Berikut beberapa di antaranya:
1. Masalah Kesehatan Mental
UNICEF menyebutkan remaja sebenarnya belum memiliki kemampuan untuk mengendalikan emosi dan mengambil keputusan dengan bijak. Karena mereka masih membutuhkan arahan dari orang tua.
Ini berarti, saat konflik rumah tangga terjadi, pasangan kerap kali mengutamakan kekerasan sebagai solusi untuk menyelesaikan masalah tersebut.
Tidak hanya itu, masalah mental juga bisa muncul karena wanita yang mengalami keguguran.
Ini karena tubuh yang masih belum optimal untuk hamil dan melahirkan pada usia belia, sehingga keguguran pun sangat rentan terjadi.
2. Potensi Tekanan Sosial
Tekanan sosial ini karena suami biasanya harus bertanggung jawab menjadi kepala keluarga dan mencari nafkah.

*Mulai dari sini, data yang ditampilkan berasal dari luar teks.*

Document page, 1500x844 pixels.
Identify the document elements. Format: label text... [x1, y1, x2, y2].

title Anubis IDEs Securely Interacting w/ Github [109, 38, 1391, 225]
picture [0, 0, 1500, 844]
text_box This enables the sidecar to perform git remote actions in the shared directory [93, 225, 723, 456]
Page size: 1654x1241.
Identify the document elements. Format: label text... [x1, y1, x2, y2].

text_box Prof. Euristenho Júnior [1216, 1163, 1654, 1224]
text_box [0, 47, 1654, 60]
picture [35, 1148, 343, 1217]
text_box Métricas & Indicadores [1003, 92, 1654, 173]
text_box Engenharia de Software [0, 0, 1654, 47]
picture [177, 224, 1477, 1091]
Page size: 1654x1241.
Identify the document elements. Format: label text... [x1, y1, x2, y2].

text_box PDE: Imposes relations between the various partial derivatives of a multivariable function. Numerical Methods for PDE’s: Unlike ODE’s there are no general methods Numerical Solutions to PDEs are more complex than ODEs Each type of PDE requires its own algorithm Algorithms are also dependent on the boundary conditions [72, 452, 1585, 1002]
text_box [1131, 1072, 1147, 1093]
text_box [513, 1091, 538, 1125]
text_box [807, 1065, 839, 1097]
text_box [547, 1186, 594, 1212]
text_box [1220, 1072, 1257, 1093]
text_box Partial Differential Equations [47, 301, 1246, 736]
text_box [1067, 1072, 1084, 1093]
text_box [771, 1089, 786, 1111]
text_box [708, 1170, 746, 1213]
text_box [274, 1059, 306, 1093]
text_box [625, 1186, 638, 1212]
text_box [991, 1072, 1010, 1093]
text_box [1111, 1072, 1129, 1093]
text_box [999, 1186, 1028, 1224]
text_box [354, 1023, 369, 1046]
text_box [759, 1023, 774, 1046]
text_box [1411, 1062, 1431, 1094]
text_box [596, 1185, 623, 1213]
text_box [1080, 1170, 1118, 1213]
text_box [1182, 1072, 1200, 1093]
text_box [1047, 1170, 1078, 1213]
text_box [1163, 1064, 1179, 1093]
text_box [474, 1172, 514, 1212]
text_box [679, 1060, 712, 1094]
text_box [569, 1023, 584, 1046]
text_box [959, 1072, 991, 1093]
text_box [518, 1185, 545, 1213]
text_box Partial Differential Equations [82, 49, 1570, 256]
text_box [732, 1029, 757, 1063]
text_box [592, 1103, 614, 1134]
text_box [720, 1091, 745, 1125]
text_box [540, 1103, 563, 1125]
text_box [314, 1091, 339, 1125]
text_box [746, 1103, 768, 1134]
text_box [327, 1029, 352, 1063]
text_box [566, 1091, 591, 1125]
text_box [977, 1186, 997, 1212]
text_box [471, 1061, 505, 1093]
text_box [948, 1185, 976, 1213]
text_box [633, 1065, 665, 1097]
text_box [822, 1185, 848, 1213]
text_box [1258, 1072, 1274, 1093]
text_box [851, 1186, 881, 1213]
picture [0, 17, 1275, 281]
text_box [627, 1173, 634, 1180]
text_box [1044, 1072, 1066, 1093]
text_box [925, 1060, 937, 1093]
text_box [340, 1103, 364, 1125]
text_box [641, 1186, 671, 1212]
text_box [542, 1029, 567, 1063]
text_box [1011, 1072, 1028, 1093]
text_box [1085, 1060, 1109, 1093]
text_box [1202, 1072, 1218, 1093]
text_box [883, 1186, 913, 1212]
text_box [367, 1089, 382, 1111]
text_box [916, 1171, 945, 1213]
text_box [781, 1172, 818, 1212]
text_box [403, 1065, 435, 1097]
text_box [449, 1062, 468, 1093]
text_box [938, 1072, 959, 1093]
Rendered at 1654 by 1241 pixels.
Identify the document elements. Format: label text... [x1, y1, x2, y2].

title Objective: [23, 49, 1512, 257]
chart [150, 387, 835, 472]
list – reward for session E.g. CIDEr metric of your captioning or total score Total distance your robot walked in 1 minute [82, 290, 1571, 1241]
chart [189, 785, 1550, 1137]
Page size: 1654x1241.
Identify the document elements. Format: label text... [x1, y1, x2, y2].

Sementar istri, memiliki beban dan tanggung jawab terhadap semua urusan rumah tangga dan mendidik anak.
Padahal pasangan yang menikah di usia sangat muda belum siap sepenuhnya untuk mengemban tanggung jawab itu.
Jika mereka tidak berhasil memenuhi tugas itu, orang-orang kerap mengucilkan dan menganggap mereka buruk.
3. Berisiko KDRT
Merujuk pada laman Halodoc, studi mengatakan wanita yang melakukan pernikahan dini memiliki risiko mengalami kekerasan dalam rumah tangga yang lebih tinggi.
Sebab, usia yang masih sangat belia untuk membina hubungan rumah tangga kerap kali membuat pasangan masih belum dapat berpikir logis dan dewasa.
Selain itu, keadaan emosi anak juga belum stabil yang membuat mereka sangat mudah terbawa emosi, ego, dan amarah.
Akhirnya, masalah yang muncul bukan mendapat solusi dan penyelesaian melalui diskusi dan komunikasi, melainkan lebih sering menggunakan kekerasan, baik verbal maupun fisik.